泣きやむまで 泣くといい

知的障害児と家族の支援からはじまり、気がついたら発達障害、不登校、子どもの貧困などいろいろと。関西某所で悩みの尽きない零細NPO代表の日々。

分配が変えられたとして

 昨夜の朝生のテーマは、「新しい貧困」。風呂に入ったりしながら、7割ぐらい見ていた。論争の中で「社会的排除」なんて言葉もちらちらと出ていたが、従来の貧困との違いは明示されたような、されていないような。
 相変わらずテーブルの左右に分かれて対立が煽られるわけで、基本的に支持する社会政策の方向には違いはあるのは間違いないけれど、司会が民主党議員に迫っていたような「自由と平等のどっちを選ぶか」なんて論点が中心になっているとは思えなかった。自由主義経済そのものを否定している論者なんていなかったし、「新しい貧困なんて知ったこっちゃない」という者もひとりもいない。パイは大きいほうがいいけれど、大きくなっても状況が改善されないならば、どこで分配を変えるか、という話。
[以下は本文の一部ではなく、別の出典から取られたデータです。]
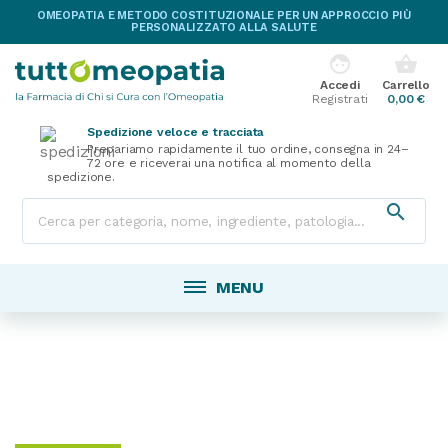
OMEOPATIA E METODO COSTITUZIONALE PER UN APPROCCIO PIÙ
PERSONALIZZATO ALLA SALUTE
face
shopping_basket
Accedi
Carrello
Registrati
0,00 €
Spedizione veloce e tracciata
Prepariamo rapidamente il tuo ordine, consegna in 24–
72 ore e riceverai una notifica al momento della
spedizione.

MENU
仕事ができないのにたくさん貰っている中高年から若い者に配分しろとか、社会保障でカバーしろとか、最低賃金上げろとか。
 話がずっとすれ違っているというわけではなくて、双方からいろいろと案は出るし、ときには同意されたりもする(決して、取りまとめられることはないが)。明確に衝突するのは「社会のせいにするな」という「自己責任論」みたいなものが誰かから出されたとき。「若者はガッツがない」っていう客席の中年もいた。まあ、この人にとっての解決策は「若者がガッツを出せば大丈夫」なのだろう。自民党議員からは「スキルを身につけろ」もあった。スキルによって十分な賃金が得られるなら、看護師とかヘルパーとか、さぞかし安定した仕事に違いない。最近「再チャレンジ」とか言わなくなったが、ぜひとも新しい貧困層にヘルパー研修の受講など勧めて「これであなたも高収入のチャンス」と教えてあげてほしい。低所得にあえぐ若者を今以上に増やすこと請け合いである。
 それにしても、なぜこれほどまでに話がまとまらないのか。司会の(確信犯的な)舵取りに問題があるばかりではなく、相対的な「右」陣営の側に、表立って主張されないところでやっぱり「ガッツ論」「スキル論」が前提されているような気がしてならない。あるいはもっと漠然とした「お前ら、イケてないんだよ」的な自信に満ちた態度。「過剰に被害者意識もちすぎなんだよ」という失笑。そして、「左」陣営はその雰囲気から同情や憐憫を感じ取って、余計に反発する。この番組には、しばしばそんなムードがある。
 仮に、左右の立場を超えて、部分的にでも分配の仕組みが変えられたとして、その過程でこの種の感情的なわだかまりはどう処理されていくのだろうと思う。実際のところ、大変に優秀な人材ならば、実際にスキルやらガッツやらに支えられて、登り詰めることができるだろうから、再分配で救われる者には「自分がもっと優秀であったなら」という自責の念が残るかもしれない。これは、生活保護などで古くから指摘されているスティグマとも少し違う気がする。
 一方には、「世の中みんな自分たちみたいに優秀じゃないから、しょうがねえよ」と思い、「優秀じゃない者の間でバランスをとろう」とする人々がいる。ここで、優秀じゃないのにもらいすぎている者がいることは問題視されている。しかし、「そこと自分はいっしょにされることはない」という自尊心は満たされたままだ。
 試しに「負け組」新自由主義者と「勝ち組」社民主義者ばかりで議論させたらどうなるのだろうか。上のような感情を抱かせることなく、議論が繰り広げられるのだろうか。そもそも「勝ち組」社民主義者はともかく、「負け組」新自由主義者っているのか(追記:ブックマークコメントでも書かれているけど、よく考えたら、小泉元首相の支持者とかにたくさんいるはずだ。ただ、自分たちの業界には希少だと思う。そのことをどう考えるか)? もしいないのだとしたら、経済思想とか政治思想って、結局のところ個人が経験的に自分(や自分と似た境遇の人々)に好意的なものを選んでいるに過ぎないってことになるのだろうか。それってひとつの社会政策を決定しなければならないときに、けっこう困ったことなんじゃないかと思うのだけれど。
 全く不勉強なので、ひょっとしたらものすごく初歩的でくだらないことを書いているのかもしれない。眠れないので、勢いで書いた。